I'm sure you've heard this advice from guidance counselors before, adapt your resume to match the job you're applying for.

And while this is sound advice, I realize it's unrealistic to spend the time adjusting your resume for each job. You should at least have a 'political' resume and a 'non-political' resume. I'd even say you should have a 'political: campaigns' resume and a 'political: other' resume.

Regardless of how you choose to do it, make sure your resume doesn't make you look like your real life plans are elsewhere.

I was recently interviewing a candidate for a political position, and asked him what his five year life plan was. His response was that he wanted to be in international affairs with a graduate degree. The job I was interviewing him for was, clearly, his last resort and he'd be jumping ship as soon as he could.

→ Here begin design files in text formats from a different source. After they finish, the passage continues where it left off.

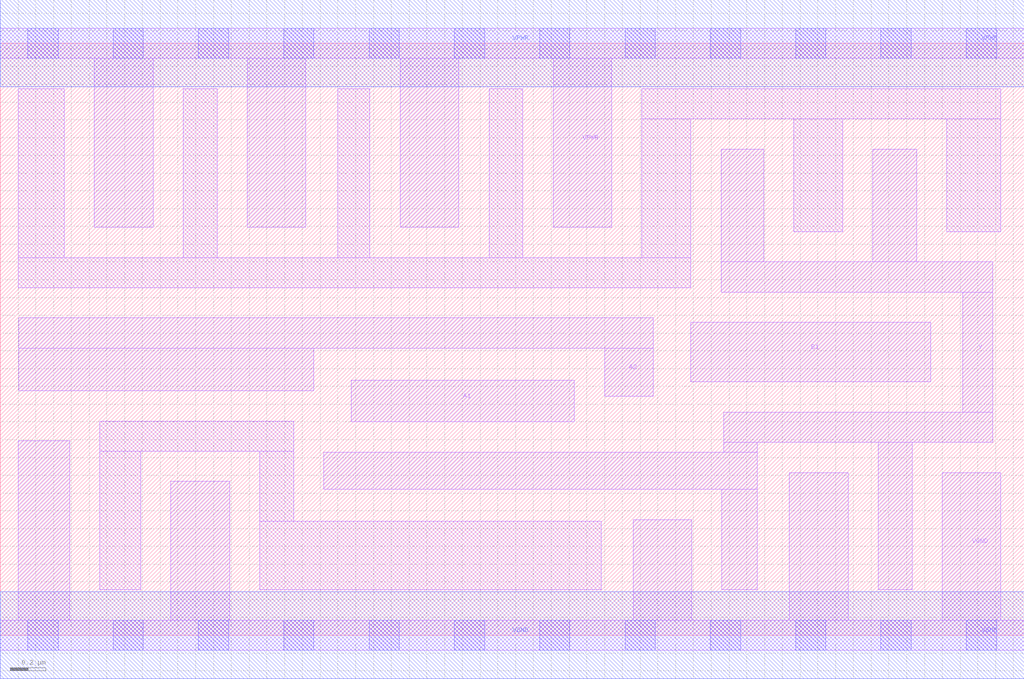
<source format=lef>
# Copyright 2020 The SkyWater PDK Authors
#
# Licensed under the Apache License, Version 2.0 (the "License");
# you may not use this file except in compliance with the License.
# You may obtain a copy of the License at
#
#     https://www.apache.org/licenses/LICENSE-2.0
#
# Unless required by applicable law or agreed to in writing, software
# distributed under the License is distributed on an "AS IS" BASIS,
# WITHOUT WARRANTIES OR CONDITIONS OF ANY KIND, either express or implied.
# See the License for the specific language governing permissions and
# limitations under the License.
#
# SPDX-License-Identifier: Apache-2.0

VERSION 5.7 ;
  NAMESCASESENSITIVE ON ;
  NOWIREEXTENSIONATPIN ON ;
  DIVIDERCHAR "/" ;
  BUSBITCHARS "[]" ;
UNITS
  DATABASE MICRONS 200 ;
END UNITS
MACRO sky130_fd_sc_lp__a21oi_4
  CLASS CORE ;
  SOURCE USER ;
  FOREIGN sky130_fd_sc_lp__a21oi_4 ;
  ORIGIN  0.000000  0.000000 ;
  SIZE  5.760000 BY  3.330000 ;
  SYMMETRY X Y R90 ;
  SITE unit ;
  PIN A1
    ANTENNAGATEAREA  1.260000 ;
    DIRECTION INPUT ;
    USE SIGNAL ;
    PORT
      LAYER li1 ;
        RECT 1.975000 1.200000 3.230000 1.435000 ;
    END
  END A1
  PIN A2
    ANTENNAGATEAREA  1.260000 ;
    DIRECTION INPUT ;
    USE SIGNAL ;
    PORT
      LAYER li1 ;
        RECT 0.105000 1.375000 1.765000 1.615000 ;
        RECT 0.105000 1.615000 3.675000 1.785000 ;
        RECT 3.400000 1.345000 3.675000 1.615000 ;
    END
  END A2
  PIN B1
    ANTENNAGATEAREA  1.260000 ;
    DIRECTION INPUT ;
    USE SIGNAL ;
    PORT
      LAYER li1 ;
        RECT 3.885000 1.425000 5.235000 1.760000 ;
    END
  END B1
  PIN Y
    ANTENNADIFFAREA  1.646400 ;
    DIRECTION OUTPUT ;
    USE SIGNAL ;
    PORT
      LAYER li1 ;
        RECT 1.820000 0.820000 4.260000 1.030000 ;
        RECT 4.055000 1.930000 5.585000 2.100000 ;
        RECT 4.055000 2.100000 4.295000 2.735000 ;
        RECT 4.060000 0.255000 4.260000 0.820000 ;
        RECT 4.070000 1.030000 4.260000 1.085000 ;
        RECT 4.070000 1.085000 5.585000 1.255000 ;
        RECT 4.910000 2.100000 5.155000 2.735000 ;
        RECT 4.940000 0.255000 5.130000 1.085000 ;
        RECT 5.415000 1.255000 5.585000 1.930000 ;
    END
  END Y
  PIN VGND
    DIRECTION INOUT ;
    USE GROUND ;
    PORT
      LAYER li1 ;
        RECT 0.000000 -0.085000 5.760000 0.085000 ;
        RECT 0.100000  0.085000 0.390000 1.095000 ;
        RECT 0.960000  0.085000 1.290000 0.865000 ;
        RECT 3.560000  0.085000 3.890000 0.650000 ;
        RECT 4.440000  0.085000 4.770000 0.915000 ;
        RECT 5.300000  0.085000 5.630000 0.915000 ;
      LAYER mcon ;
        RECT 0.155000 -0.085000 0.325000 0.085000 ;
        RECT 0.635000 -0.085000 0.805000 0.085000 ;
        RECT 1.115000 -0.085000 1.285000 0.085000 ;
        RECT 1.595000 -0.085000 1.765000 0.085000 ;
        RECT 2.075000 -0.085000 2.245000 0.085000 ;
        RECT 2.555000 -0.085000 2.725000 0.085000 ;
        RECT 3.035000 -0.085000 3.205000 0.085000 ;
        RECT 3.515000 -0.085000 3.685000 0.085000 ;
        RECT 3.995000 -0.085000 4.165000 0.085000 ;
        RECT 4.475000 -0.085000 4.645000 0.085000 ;
        RECT 4.955000 -0.085000 5.125000 0.085000 ;
        RECT 5.435000 -0.085000 5.605000 0.085000 ;
      LAYER met1 ;
        RECT 0.000000 -0.245000 5.760000 0.245000 ;
    END
  END VGND
  PIN VPWR
    DIRECTION INOUT ;
    USE POWER ;
    PORT
      LAYER li1 ;
        RECT 0.000000 3.245000 5.760000 3.415000 ;
        RECT 0.530000 2.295000 0.860000 3.245000 ;
        RECT 1.390000 2.295000 1.720000 3.245000 ;
        RECT 2.250000 2.295000 2.580000 3.245000 ;
        RECT 3.110000 2.295000 3.440000 3.245000 ;
      LAYER mcon ;
        RECT 0.155000 3.245000 0.325000 3.415000 ;
        RECT 0.635000 3.245000 0.805000 3.415000 ;
        RECT 1.115000 3.245000 1.285000 3.415000 ;
        RECT 1.595000 3.245000 1.765000 3.415000 ;
        RECT 2.075000 3.245000 2.245000 3.415000 ;
        RECT 2.555000 3.245000 2.725000 3.415000 ;
        RECT 3.035000 3.245000 3.205000 3.415000 ;
        RECT 3.515000 3.245000 3.685000 3.415000 ;
        RECT 3.995000 3.245000 4.165000 3.415000 ;
        RECT 4.475000 3.245000 4.645000 3.415000 ;
        RECT 4.955000 3.245000 5.125000 3.415000 ;
        RECT 5.435000 3.245000 5.605000 3.415000 ;
      LAYER met1 ;
        RECT 0.000000 3.085000 5.760000 3.575000 ;
    END
  END VPWR
  OBS
    LAYER li1 ;
      RECT 0.100000 1.955000 3.885000 2.125000 ;
      RECT 0.100000 2.125000 0.360000 3.075000 ;
      RECT 0.560000 0.255000 0.790000 1.035000 ;
      RECT 0.560000 1.035000 1.650000 1.205000 ;
      RECT 1.030000 2.125000 1.220000 3.075000 ;
      RECT 1.460000 0.255000 3.380000 0.640000 ;
      RECT 1.460000 0.640000 1.650000 1.035000 ;
      RECT 1.900000 2.125000 2.080000 3.075000 ;
      RECT 2.750000 2.125000 2.940000 3.075000 ;
      RECT 3.610000 2.125000 3.885000 2.905000 ;
      RECT 3.610000 2.905000 5.630000 3.075000 ;
      RECT 4.465000 2.270000 4.740000 2.905000 ;
      RECT 5.325000 2.270000 5.630000 2.905000 ;
  END
END sky130_fd_sc_lp__a21oi_4

</source>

When a job asks you what your five year plan is, your response should always be, "working here, hoping for a promotion, working hard and being a valued member of the team."

It shows that you understand the situation and the real question, it isn't a time to be indulgent. When you make a resume and express your life plans, don't say or even hint that you want to be in international relations in ten years, or that you have a secret path to be a professor.

No one wants to know your real life plans. They want to hear that your life plans matches with their employment needs. That you'll be a stable regular employee for them, that's what they want to hear.

When you give these lofty dreams, you're embracing certain negative stereotypes: flaky college students, being unrealistic, being difficult to work with, etc.

Come across as someone looking to work hard, take direction, and make progress. Come across as someone whose life plans matches the job you're applying for at that moment.